The Influence of Heraldic Decoration.

Over time, displays of arms provided a popular motif for the decoration of civilian costume, as, for example, in the use of the fleur de lis (the symbol of the French royal family) as an appliqué on royal robes and dresses. Such designs also began to move from costume to architecture, in the stained glass window of a chapel donated by a certain local family or carved on the façade of a building. The coat of arms might also be inscribed on jewelry (still common on the modern signet ring) or painted on the title page of an illuminated manuscript to indicate ownership. Arms were placed on tombs of knights in churches as early as 1135 where the sculpture of a knight in lifelike armor, often with his dog at his feet, was displayed atop the tomb chest with armorial shields at the sides of the chest. When members of noble households married, the symbols of the two families were often combined to form a new heraldic device in which the arms are said to be "impaled" or divided down the middle, with those of each family occupying half of the shield. This "impalement" brought the influence of the coat of arms back to fashion as it gave rise to "parti-colored" costume in which one leg of hose might be red and the other green. With the gradual coming to power of a civic elite through trade or administrative service, a person's arms could often include elements of the occupation his preeminence was founded on; in the north of England, for example, the family called Bowes, from their original trade as makers of bows and arrows, showed a pattern of bows presented vertically in panels on the shield. Eventually corporate entities such as cities, universities, and even colleges within universities all came to have arms which were displayed on plates, draperies, in stained glass, and the like.

sources

Claude Blair, European Armor circa 1066 to circa 1700 (London: Batsford, 1958).
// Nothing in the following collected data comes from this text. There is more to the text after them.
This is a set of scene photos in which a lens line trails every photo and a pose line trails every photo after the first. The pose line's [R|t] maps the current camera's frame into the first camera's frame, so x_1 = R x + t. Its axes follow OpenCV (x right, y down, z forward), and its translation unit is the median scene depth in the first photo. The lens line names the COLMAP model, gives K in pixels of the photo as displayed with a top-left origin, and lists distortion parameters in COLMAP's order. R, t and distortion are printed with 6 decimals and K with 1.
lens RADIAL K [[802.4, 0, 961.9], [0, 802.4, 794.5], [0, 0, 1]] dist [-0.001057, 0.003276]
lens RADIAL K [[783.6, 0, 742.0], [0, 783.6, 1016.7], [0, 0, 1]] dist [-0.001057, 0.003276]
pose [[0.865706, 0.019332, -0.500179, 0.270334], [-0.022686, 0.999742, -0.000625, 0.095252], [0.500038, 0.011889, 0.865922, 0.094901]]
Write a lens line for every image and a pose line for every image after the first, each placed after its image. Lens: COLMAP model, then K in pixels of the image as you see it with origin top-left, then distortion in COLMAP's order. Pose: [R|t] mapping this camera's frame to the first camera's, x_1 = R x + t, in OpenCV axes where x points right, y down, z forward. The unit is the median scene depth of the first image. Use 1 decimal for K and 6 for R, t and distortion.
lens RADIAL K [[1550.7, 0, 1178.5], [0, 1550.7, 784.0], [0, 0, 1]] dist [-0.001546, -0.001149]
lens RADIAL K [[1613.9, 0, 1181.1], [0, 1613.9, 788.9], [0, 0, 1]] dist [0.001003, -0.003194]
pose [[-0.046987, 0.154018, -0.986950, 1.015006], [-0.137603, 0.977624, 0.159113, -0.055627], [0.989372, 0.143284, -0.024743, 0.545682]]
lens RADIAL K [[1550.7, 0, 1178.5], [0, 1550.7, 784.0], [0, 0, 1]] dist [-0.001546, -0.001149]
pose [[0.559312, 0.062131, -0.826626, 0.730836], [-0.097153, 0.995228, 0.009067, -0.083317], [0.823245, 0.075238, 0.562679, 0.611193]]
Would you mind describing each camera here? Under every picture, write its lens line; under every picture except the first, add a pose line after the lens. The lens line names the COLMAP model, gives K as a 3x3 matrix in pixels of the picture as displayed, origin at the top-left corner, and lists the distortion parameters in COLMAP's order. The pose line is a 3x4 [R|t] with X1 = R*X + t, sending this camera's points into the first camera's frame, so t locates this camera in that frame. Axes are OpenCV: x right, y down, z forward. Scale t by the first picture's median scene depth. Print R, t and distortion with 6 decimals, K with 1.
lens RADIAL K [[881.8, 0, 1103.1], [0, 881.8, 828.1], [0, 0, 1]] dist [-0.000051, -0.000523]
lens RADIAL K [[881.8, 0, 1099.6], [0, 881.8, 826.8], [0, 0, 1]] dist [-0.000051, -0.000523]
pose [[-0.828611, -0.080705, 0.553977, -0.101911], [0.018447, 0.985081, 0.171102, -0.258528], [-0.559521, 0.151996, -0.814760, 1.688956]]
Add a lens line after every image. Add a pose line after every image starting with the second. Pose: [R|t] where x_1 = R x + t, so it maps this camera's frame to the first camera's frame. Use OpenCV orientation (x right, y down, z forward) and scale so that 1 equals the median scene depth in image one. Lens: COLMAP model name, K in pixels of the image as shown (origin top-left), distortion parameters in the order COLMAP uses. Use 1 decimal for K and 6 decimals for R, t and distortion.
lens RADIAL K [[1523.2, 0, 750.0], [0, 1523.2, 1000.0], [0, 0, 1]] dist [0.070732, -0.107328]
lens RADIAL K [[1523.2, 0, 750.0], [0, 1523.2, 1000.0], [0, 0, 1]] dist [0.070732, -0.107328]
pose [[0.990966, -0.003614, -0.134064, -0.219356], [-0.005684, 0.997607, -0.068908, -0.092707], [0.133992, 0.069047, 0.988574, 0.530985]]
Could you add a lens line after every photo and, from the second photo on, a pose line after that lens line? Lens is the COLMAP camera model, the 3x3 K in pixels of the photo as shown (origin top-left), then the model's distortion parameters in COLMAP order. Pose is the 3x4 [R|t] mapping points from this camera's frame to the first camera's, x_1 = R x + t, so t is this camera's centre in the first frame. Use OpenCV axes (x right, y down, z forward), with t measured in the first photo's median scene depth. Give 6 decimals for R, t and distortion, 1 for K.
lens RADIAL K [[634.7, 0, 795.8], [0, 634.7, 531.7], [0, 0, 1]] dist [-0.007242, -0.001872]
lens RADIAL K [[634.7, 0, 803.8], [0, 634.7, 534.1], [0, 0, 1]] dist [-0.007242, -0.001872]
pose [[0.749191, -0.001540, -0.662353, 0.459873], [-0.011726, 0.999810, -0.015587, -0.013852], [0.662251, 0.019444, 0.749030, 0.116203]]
Jim Bradbury, The Routledge Companion to Medieval Warfare (New York: Routledge, 2004).

Gerard Brault, Early Blazon: Heraldic Terminology in the Twelfth and Thirteenth Centuries with Special Reference to Arthurian Literature (Oxford: Clarendon, 1972).

François Buttin, Le Costume militaire au Moyen Age et pendant la Renaissance (Barcelona: Real Academia de Buenas Letras, 1971).

Claude Gaier, Armes et Combats dans l'universe médiévale (Brussels: De Boeck, 1996).

Paul Martin, Arms and Armor from the 8th to the 17th Century (Rutland, Vt.: Tuttle, 1968).

David Nicolle, Arms and Armor of the Crusading Era, 1050–1350. 2 vols. (White Plains, N.Y.: Kraus, 1988).

Michel Pastoureau, Heraldry: An Introduction to a Noble Tradition (New York: Abrams, 1997).

Matthias Pfaffenbichler, Armorers. Medieval Craftsmen Series (Toronto: University of Toronto Press, 1992).